SHORT PROBLEM. Collect every line in the rows below that contains the string "Plex".
-- START ENTRIES SUPPLIED --
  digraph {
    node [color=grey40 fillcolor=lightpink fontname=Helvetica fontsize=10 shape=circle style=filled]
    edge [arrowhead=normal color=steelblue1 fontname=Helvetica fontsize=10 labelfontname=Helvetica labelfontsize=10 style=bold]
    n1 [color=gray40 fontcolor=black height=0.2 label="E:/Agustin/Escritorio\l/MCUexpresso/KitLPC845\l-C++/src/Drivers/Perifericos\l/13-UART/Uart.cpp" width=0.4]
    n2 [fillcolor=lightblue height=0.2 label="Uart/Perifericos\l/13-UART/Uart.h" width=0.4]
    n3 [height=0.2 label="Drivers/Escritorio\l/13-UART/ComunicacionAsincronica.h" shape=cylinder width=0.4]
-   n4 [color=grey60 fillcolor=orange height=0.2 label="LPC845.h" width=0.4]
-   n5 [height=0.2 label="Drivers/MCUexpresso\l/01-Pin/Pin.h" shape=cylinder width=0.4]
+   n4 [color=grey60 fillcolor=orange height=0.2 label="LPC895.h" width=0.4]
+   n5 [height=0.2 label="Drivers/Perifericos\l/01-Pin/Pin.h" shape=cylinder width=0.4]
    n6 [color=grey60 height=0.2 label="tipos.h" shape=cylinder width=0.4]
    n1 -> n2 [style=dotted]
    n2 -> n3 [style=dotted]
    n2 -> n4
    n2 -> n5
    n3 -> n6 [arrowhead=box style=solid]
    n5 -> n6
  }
-- END ENTRIES SUPPLIED --
-- START ENTRIES SUPPLIED --
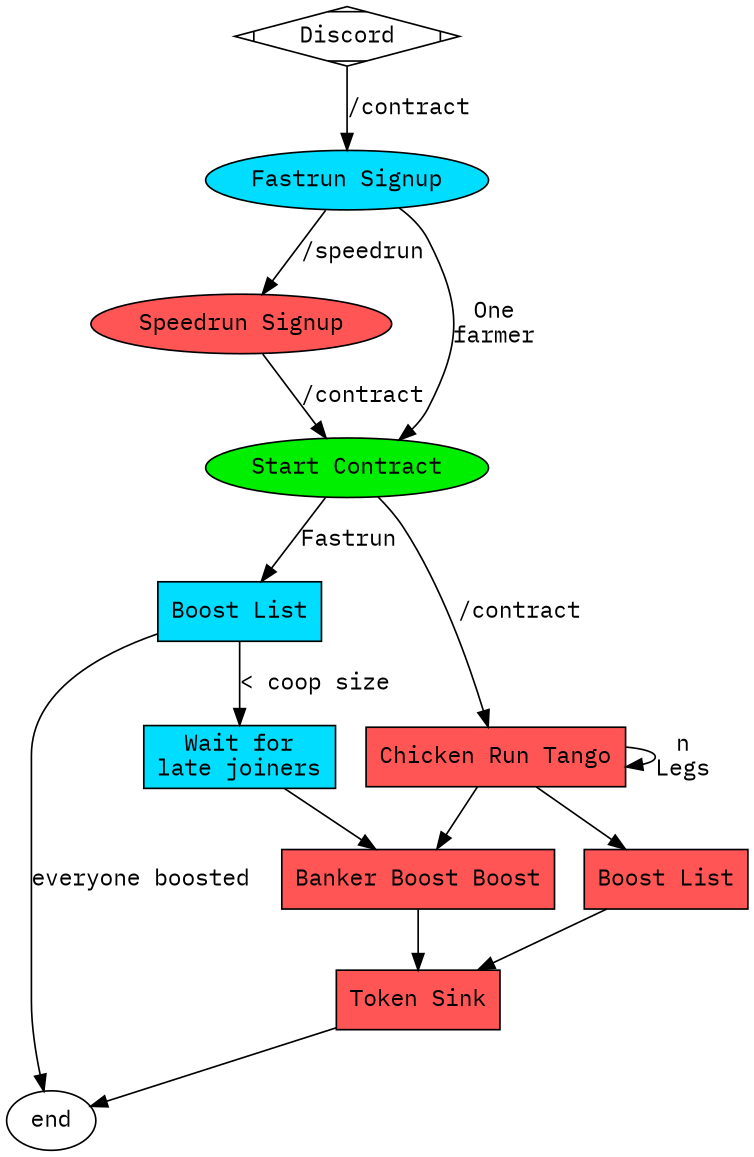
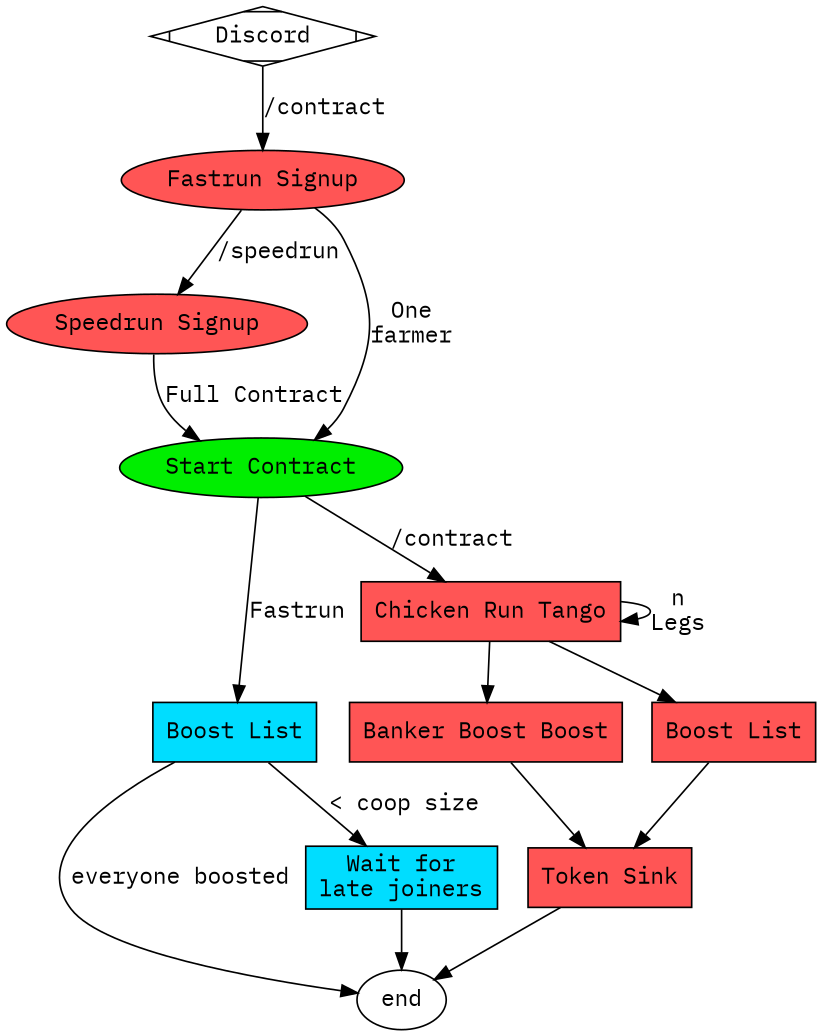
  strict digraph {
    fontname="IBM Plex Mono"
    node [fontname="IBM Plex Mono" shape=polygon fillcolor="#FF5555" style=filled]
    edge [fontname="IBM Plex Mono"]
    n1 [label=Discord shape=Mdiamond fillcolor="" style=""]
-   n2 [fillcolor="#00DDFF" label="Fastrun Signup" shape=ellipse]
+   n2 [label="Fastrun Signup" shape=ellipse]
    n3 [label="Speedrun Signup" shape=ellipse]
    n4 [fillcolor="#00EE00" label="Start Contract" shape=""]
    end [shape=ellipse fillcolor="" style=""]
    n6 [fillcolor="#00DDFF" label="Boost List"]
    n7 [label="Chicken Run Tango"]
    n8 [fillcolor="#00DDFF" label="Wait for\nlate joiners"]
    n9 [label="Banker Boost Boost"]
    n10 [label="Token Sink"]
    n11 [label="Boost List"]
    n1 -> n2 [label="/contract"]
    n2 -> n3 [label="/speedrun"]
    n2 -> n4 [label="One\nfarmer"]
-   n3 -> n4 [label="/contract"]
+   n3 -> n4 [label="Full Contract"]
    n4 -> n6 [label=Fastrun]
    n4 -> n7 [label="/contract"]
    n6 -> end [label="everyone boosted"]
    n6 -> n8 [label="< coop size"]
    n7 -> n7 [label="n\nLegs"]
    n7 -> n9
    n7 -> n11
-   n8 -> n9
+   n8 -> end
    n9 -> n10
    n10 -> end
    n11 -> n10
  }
-- END ENTRIES SUPPLIED --
ANSWER TO THE PROBLEM.
    fontname="IBM Plex Mono"
    node [fontname="IBM Plex Mono" shape=polygon fillcolor="#FF5555" style=filled]
    edge [fontname="IBM Plex Mono"]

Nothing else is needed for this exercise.